++++ DATA SUPPLIED
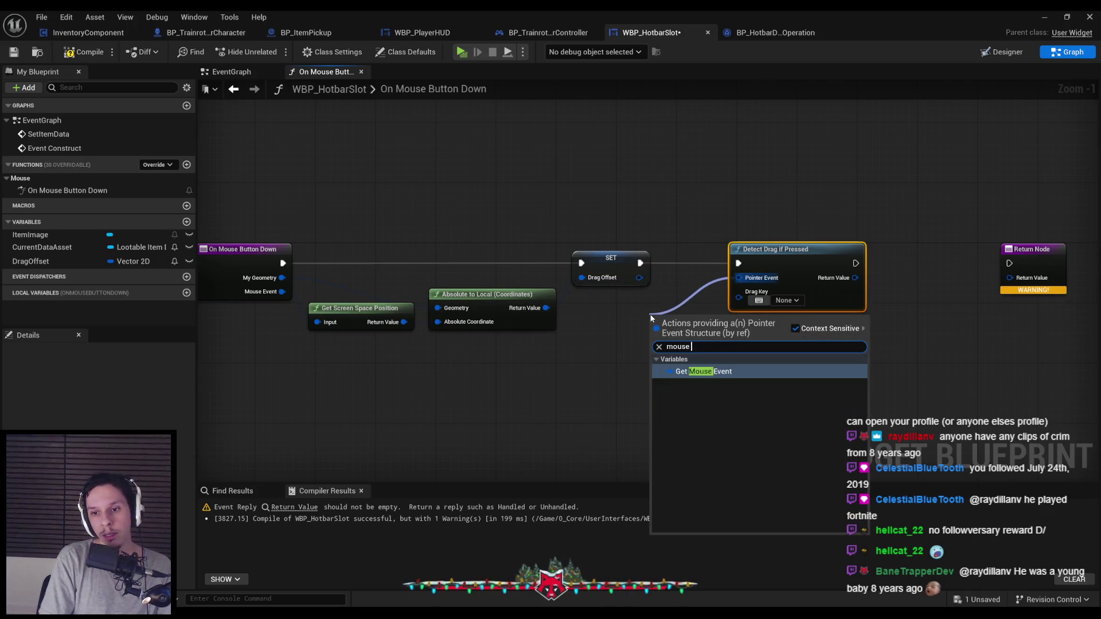
pyautogui.click(716, 371)
pyautogui.moveTo(791, 249); pyautogui.dragTo(806, 249)
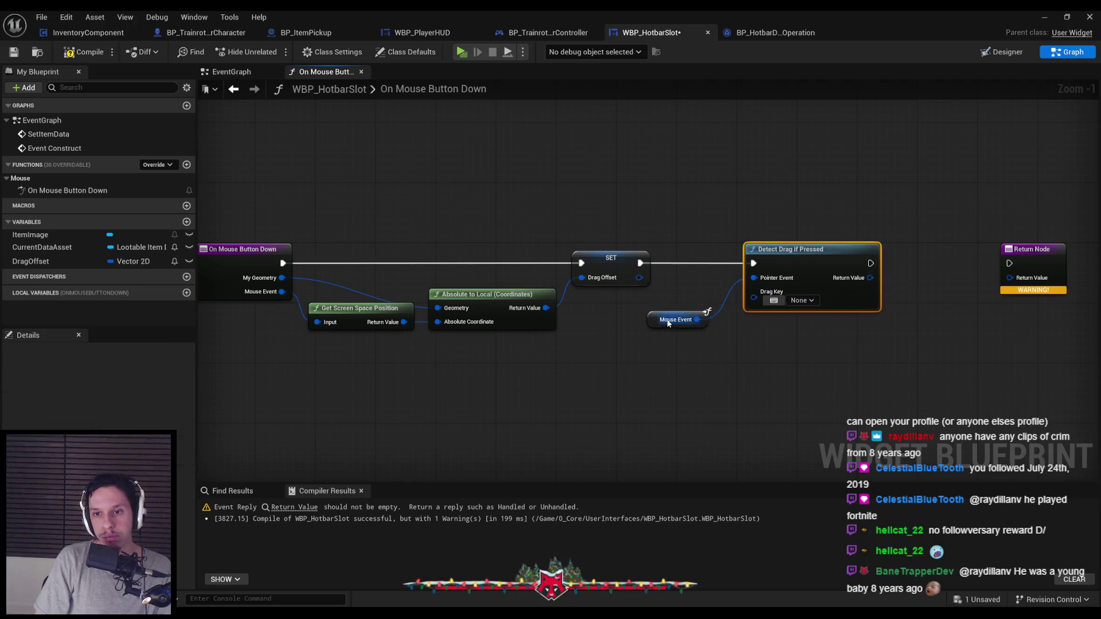
pyautogui.moveTo(665, 326); pyautogui.dragTo(688, 296)
pyautogui.moveTo(801, 267); pyautogui.dragTo(814, 266)
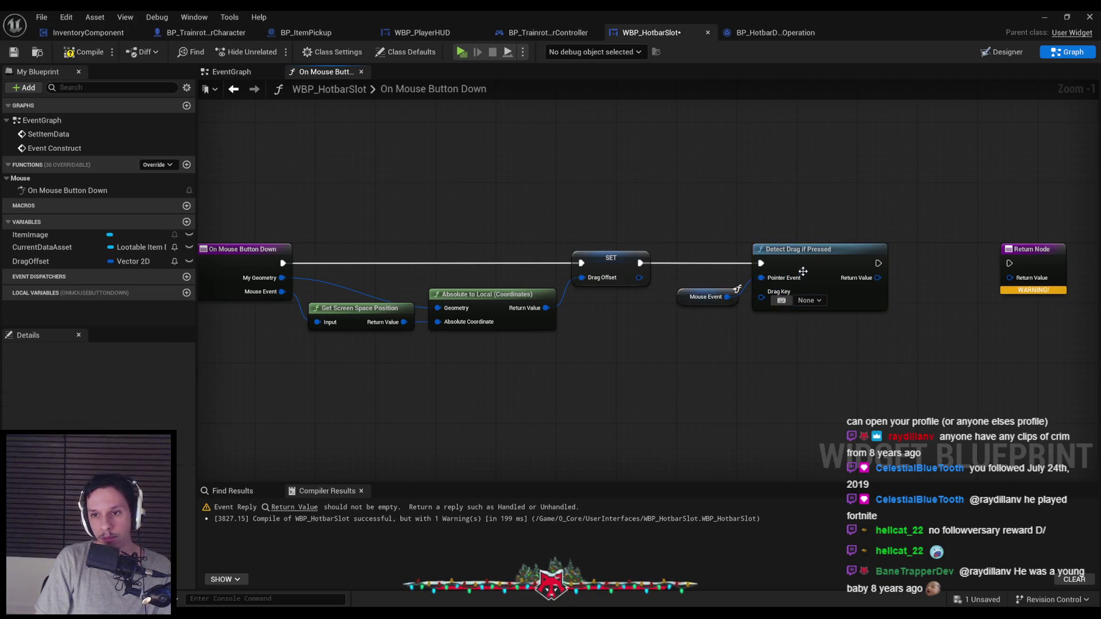
pyautogui.scroll(1, 672, 346)
pyautogui.click(671, 298)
++++++++
- **PROBLEM STATEMENT**:
Here the job is to print all the data exactly, skipping any image.

- **THE COMPLETED TASK**:
pyautogui.click(716, 371)
pyautogui.moveTo(791, 249); pyautogui.dragTo(806, 249)
pyautogui.moveTo(665, 326); pyautogui.dragTo(688, 296)
pyautogui.moveTo(801, 267); pyautogui.dragTo(814, 266)
pyautogui.scroll(1, 672, 346)
pyautogui.click(671, 298)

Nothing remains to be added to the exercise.